Bei Dir wird es ähnlich sein? Das vermute ich zumindest.
Deshalb ist der Einzug in eine eigene Wohnung sicher ein guter Schritt, um was für sich zu tun. Wenn die Familie zu Hause deswegen enttäuscht ist, dann sag' denen, dass Du das nicht gegen Sie machst, sondern für Dich. Du kannst sagen, dass Du reizüberflutet bist und viel schlafen musst, damit Du wieder auf die Beine kommst und dass zu Hause zu viel los ist, dass zu viel Unruhe da ist, zu viele Leute und es einfach zu viel im Moment ist. Halte die Kontakte, lade Sie regelmäßig zu Dir ein, macht gemeinsam was, freut Euch zusammen, teilt die schönen Dinge. Aber sobald Du alleine in Deiner Wohnung bist, bist Du allein dran. Um nicht so einsam zu sein, habe ich mich wieder mehr auf's Musik hören verlegt, ich schau' regelmäßig doch mal was im Fernsehen, schau' wieder öfter Politiksendungen, damit man auf dem Laufenden ist und einfach auch Diskussionen von gescheiteten Menschen mitbekommt. Ich habe mich mehr in den Umwelt- und Tierschutz eingearbeitet, bin Veganerin geworden, habe völlig neue Seiten an mir entdeckt und begriffen, dass ich anders bin als meine Familie.
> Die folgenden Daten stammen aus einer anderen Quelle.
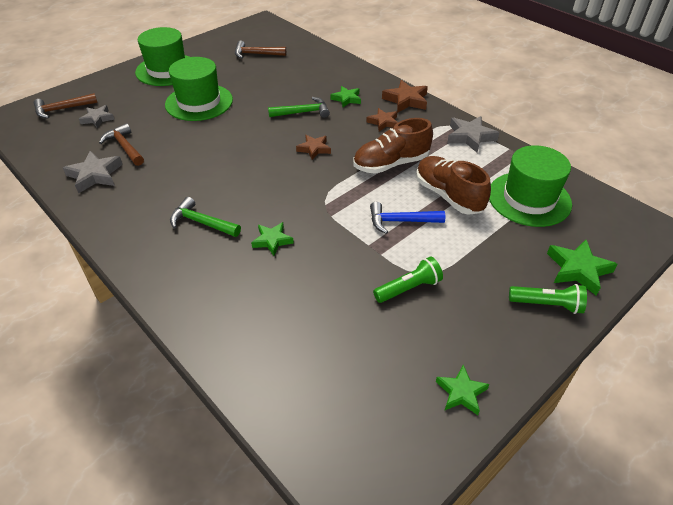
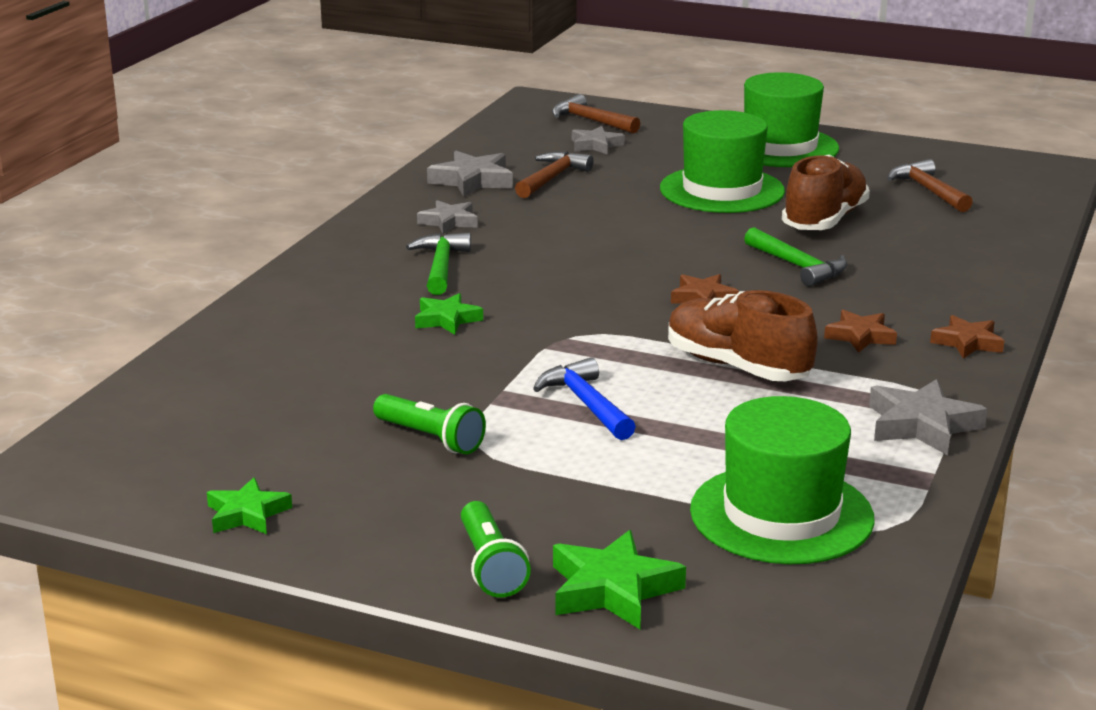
camera: 65 degrees right, 20 degrees down
(143, 201) = (449, 222): none -> grey star
(346, 99) = (892, 291): green star -> none
(406, 100) = (967, 342): brown star -> brown star, size x0.67
(448, 196) = (702, 433): brown shoe -> brown shoe (824, 220)

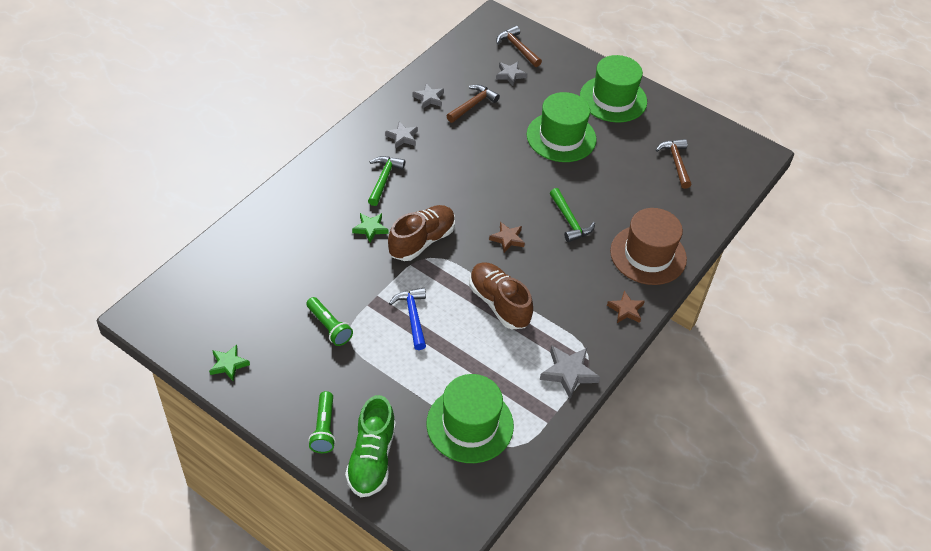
camera: 10 degrees right, 25 degrees up
(472, 181) = (429, 98): grey star -> grey star, size x0.67
(612, 589) = (371, 458): green star -> green shoe
(824, 220) = (604, 180): brown shoe -> brown shoe (422, 241)
(860, 336) = (573, 291): brown star -> none
(958, 282) = (648, 255): none -> brown hat

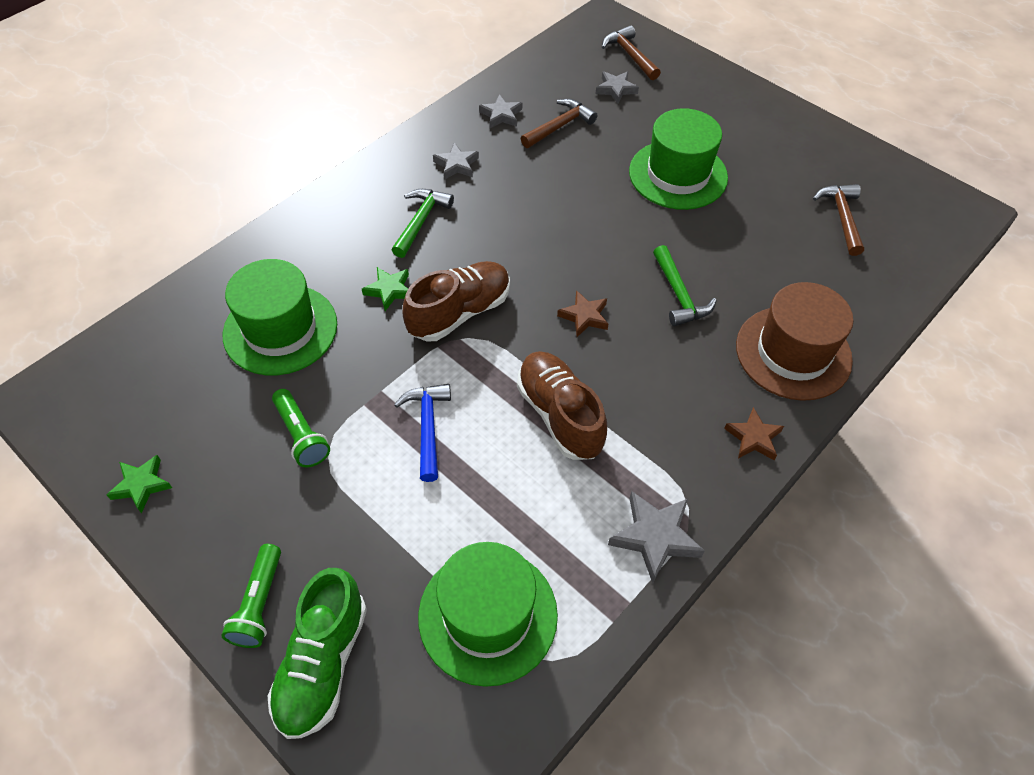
camera: 10 degrees right, 5 degrees up
(613, 99) = (756, 126): green hat -> green hat (280, 329)

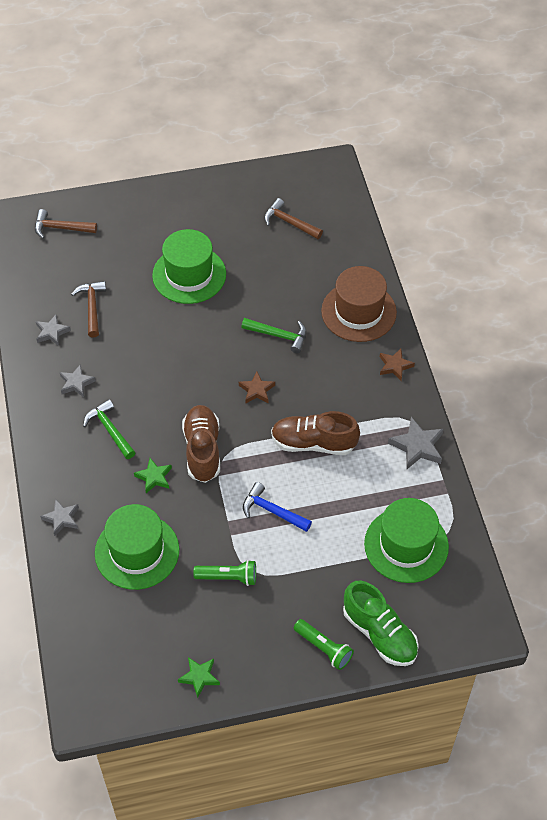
camera: 55 degrees left, 0 degrees up
(616, 89) = (86, 256): grey star -> grey star (61, 518)

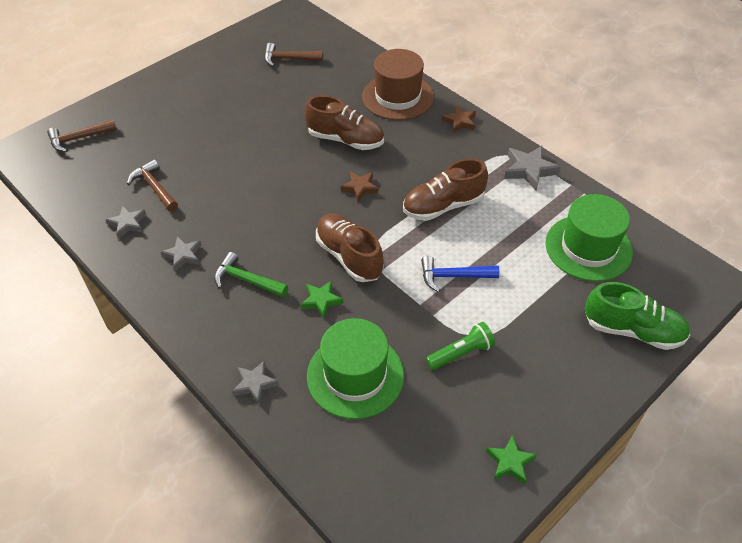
camera: 30 degrees left, 5 degrees down
(189, 275) = (229, 127): green hat -> none
(279, 336) = (345, 140): green hammer -> brown shoe
(323, 648) = (598, 369): green flashlight -> none

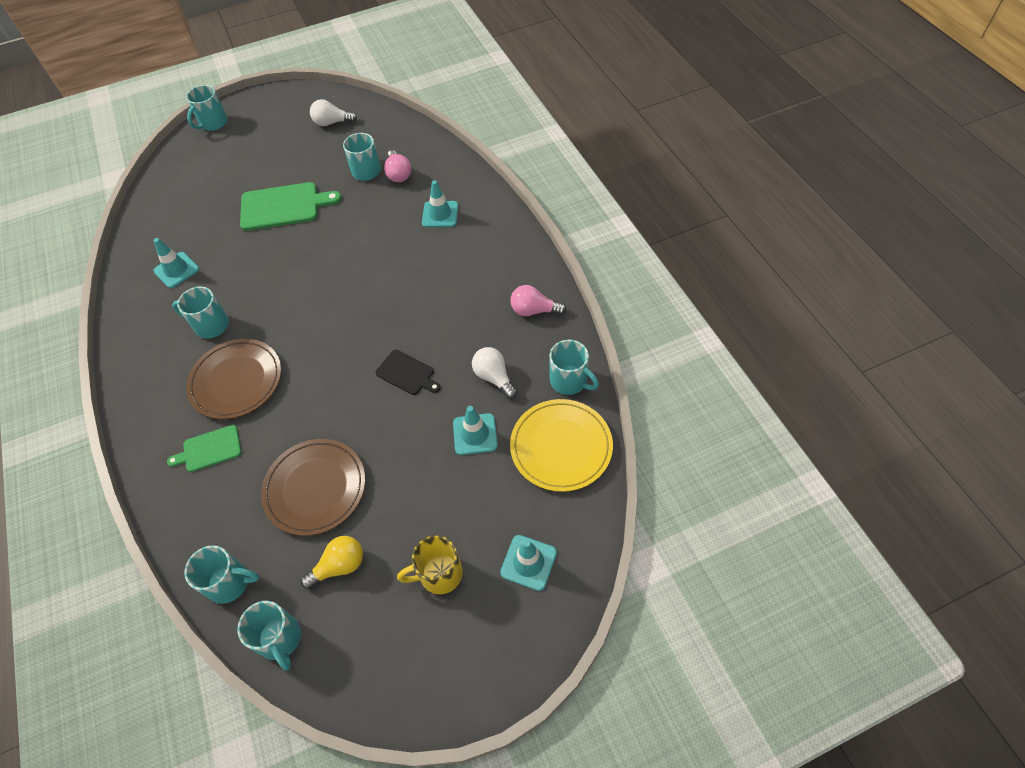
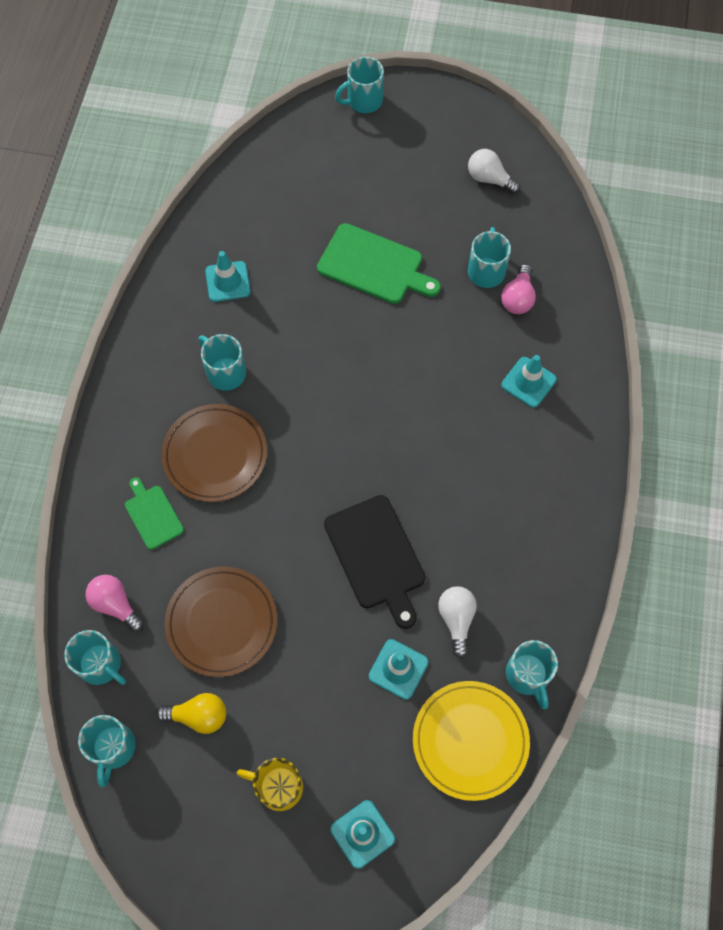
camera: 30 degrees right, 10 degrees up
(209, 449) = (153, 515): green cutting board -> green cutting board turned 45 degrees clockwise
(407, 373) = (376, 556): black cutting board -> black cutting board, size x1.74
(534, 310) = (547, 569): pink light bulb -> pink light bulb (115, 605)

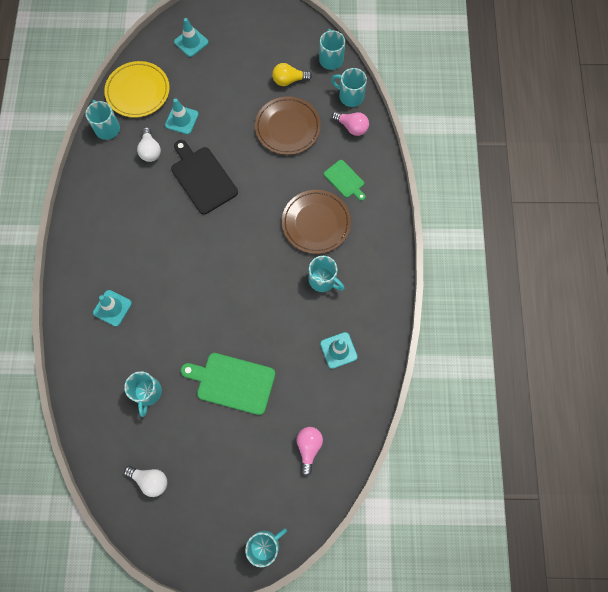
camera: 170 degrees right, 5 degrees up
(278, 786) = (239, 55): yellow mug -> none
(518, 298) = (122, 373): pink light bulb -> pink light bulb (308, 447)

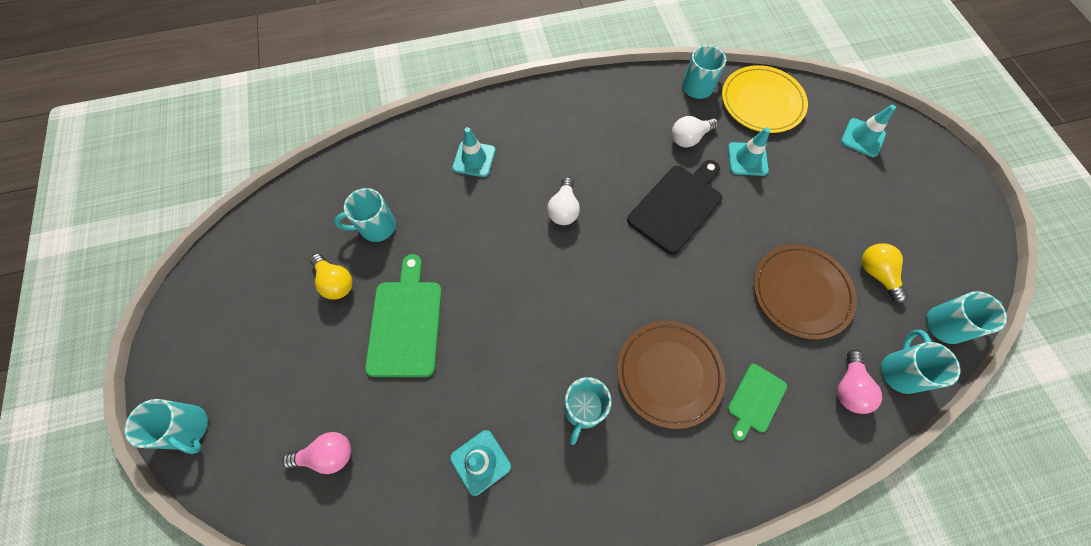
camera: 75 degrees right, 5 degrees down
(150, 480) = (269, 261): white light bulb -> white light bulb (563, 209)
(184, 429) = (336, 282): none -> yellow light bulb

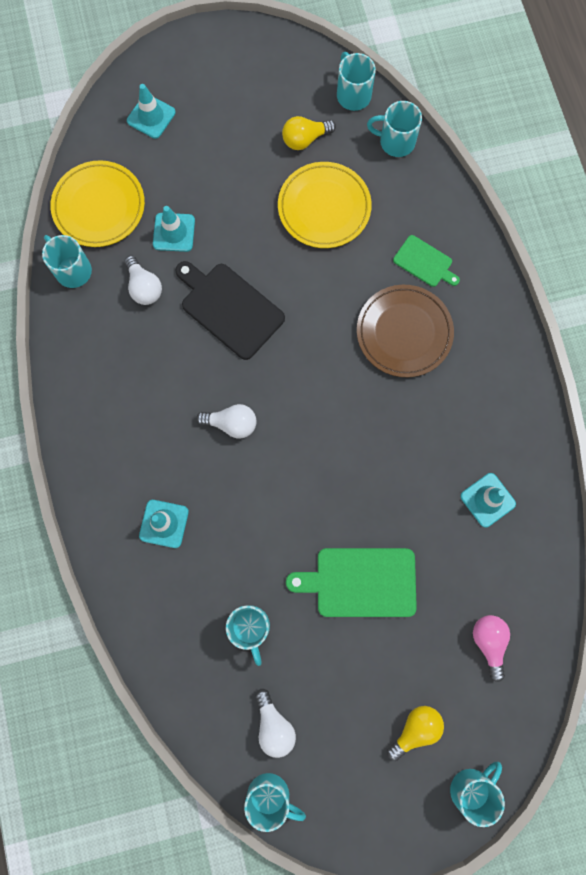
camera: 90 degrees left, 10 degrees up
(289, 246) = (274, 725): none -> white light bulb
(336, 282) = (316, 663): yellow light bulb -> yellow light bulb (415, 729)
(583, 409) = (438, 409): turquoise mug -> turquoise mug (270, 796)
(801, 292) = (324, 207): brown plate -> yellow plate
(848, 387) = (411, 185): pink light bulb -> none

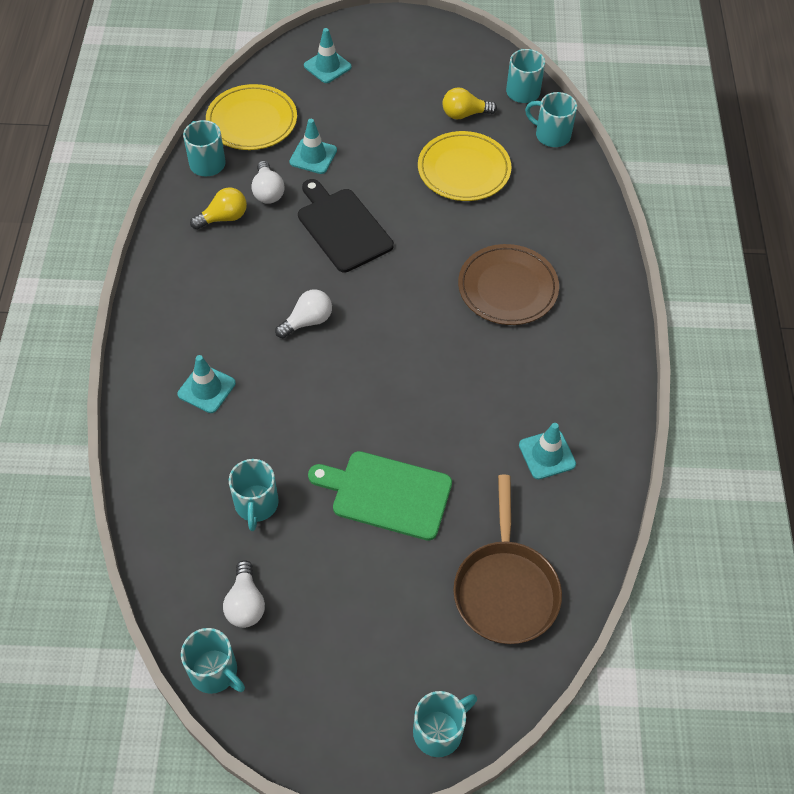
camera: 15 degrees right, 20 degrees down
(231, 424) = (307, 321): white light bulb -> white light bulb turned 60 degrees counterclockwise
(415, 729) = (396, 651): yellow light bulb -> yellow light bulb (224, 218)
(424, 262) = (548, 236): green cutting board -> none
(488, 642) = (505, 589): pink light bulb -> brown pan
Und ich habe begriffen, dass mein Leben anders ist als ihres und sie meins nicht kennen wollen und nicht verstehen wollen.
Und ich sage es mal so:
Die eine Hälfte meiner Geschwister habe ich sausen lassen. Und mit der anderen Hälfte habe ich viel und die nötige Geduld. Es hilft mir, mir immer wieder zu sagen, dass sie vieles einfach nicht verstehen und dass es nicht böse gemeint ist.
Z.B. mit meinem Lieblingsbruder kann ich über vieles nicht reden.. Versteht er einfach nicht. Aber wir können über Excel-Tabellen und Formeln reden.
Man hat immer Schnittpunkte mit Menschen, die man so lange kennt und die man lieb hat. Und so wie sie manchmal auf mich eingehen, so gehe ich auch auf sie ein und höre ihnen zu, wenn sie mir was erzählen und bin offen für das, was ihre Welt ist.
Deine Familie verlierst Du trotz eigener Wohnung nicht, wenn Du Deine Familienbande gut weiter pflegst. Für Freundschaften und Liebesbeziehungen gilt das Gleiche. Aber man muss auch merken, wann es zu viel Kraft und Zeit kostet und man selbst hinten runter fällt. Die erste Pflicht, die man hat, ist die, dass man für sich selbst sorgt.